First downloaded chunk:

Network request
URL
0.chunk.js
Duration
255.83 ms
Request Method
GET
Priority
High
Mime Type
application/javascript
Encoded Data
579 KB
Decoded Body
2.7 MB

First chunk with react lazy split(is labeled 5 but it is actually the first):

URL
5.chunk.js
Duration
276.40 ms
Request Method
GET
Priority
High
Mime Type
application/javascript
Encoded Data
559 KB
Decoded Body
2.6 MB

My conclusion is that react lazy introduces a significant overhead that only pays off if the size of the loaded components is big enough. HoweVer, does that mean that big aplications can never score high on first paint ? I made some bigger apps with VUE that got almost 90 on performance, so I'm pretty sure I'm doing something wrong here.

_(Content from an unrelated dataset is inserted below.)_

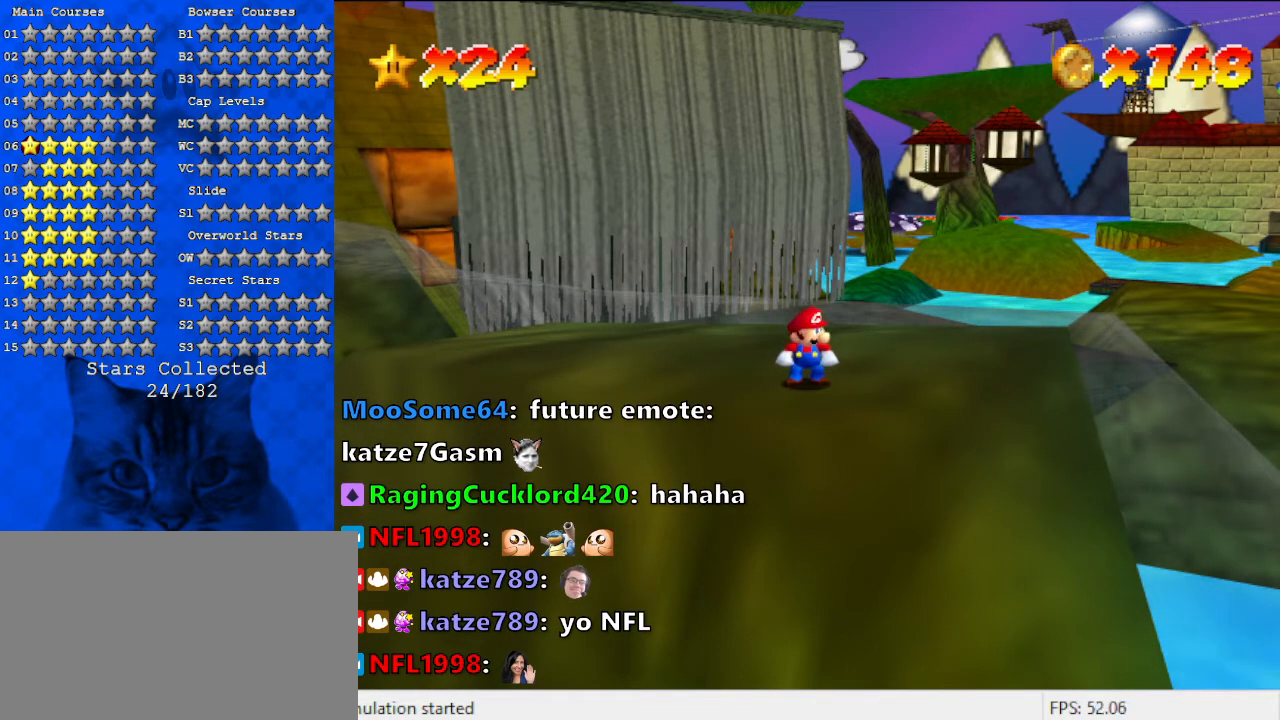
{"keys": ["a"], "events": [[367, "a", "down"]]}
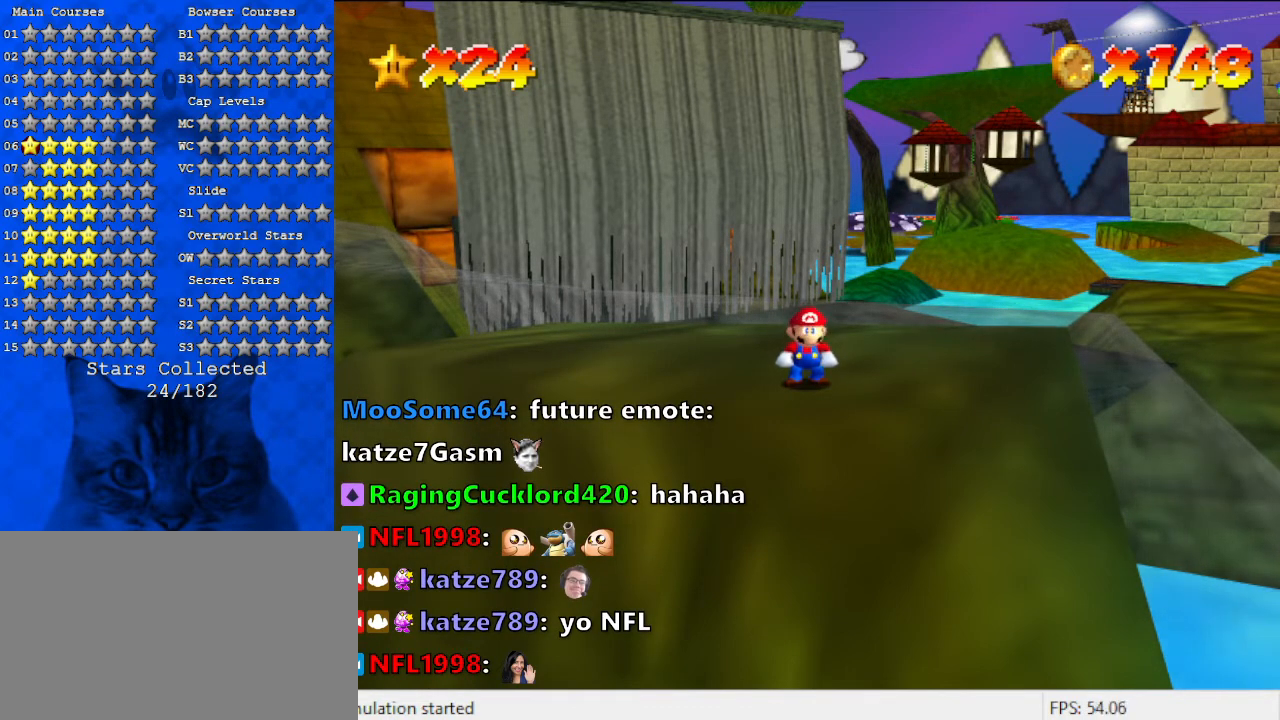
{"keys": [], "events": [[33, "a", "up"], [200, "s", "down"], [300, "s", "up"], [333, "return", "down"], [433, "return", "up"]]}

Something to mention is that the first screenshot is being served from github pages while the second is being served locally, but that should not influence the problem at hand, should it ?

The code for the non split version of the app is publicly available here: https://github.com/danielo515/itunes

2
  • Are you using production version of your react project? Commented Mar 13, 2019 at 12:48
  • All the tests were made using the production bundle, yes Commented Mar 14, 2019 at 7:55

1 Answer 1

2

The biggest time consumption in the “Script Evaluation” 1.672ms. So, try reducing this time.

  1. Analyze size of JavaScript, which libraries you can replace by the smaller version or use pure JavaScript. If you use CRA try Analyzing the Bundle Size or webpack-bundle-analyzer. For example instead of lodash maybe you can use smaller library lodash-es;

  2. Use server-side rendering. Consider use loadable-components (advice from React doc). But if you use slow server (or low level of cashing) has possibility increase a value of "Time to First Byte";

  3. Use Pre-Rendering into Static HTML Files.

Also, a very useful tool for web-page speed analyze is webpagetest.org.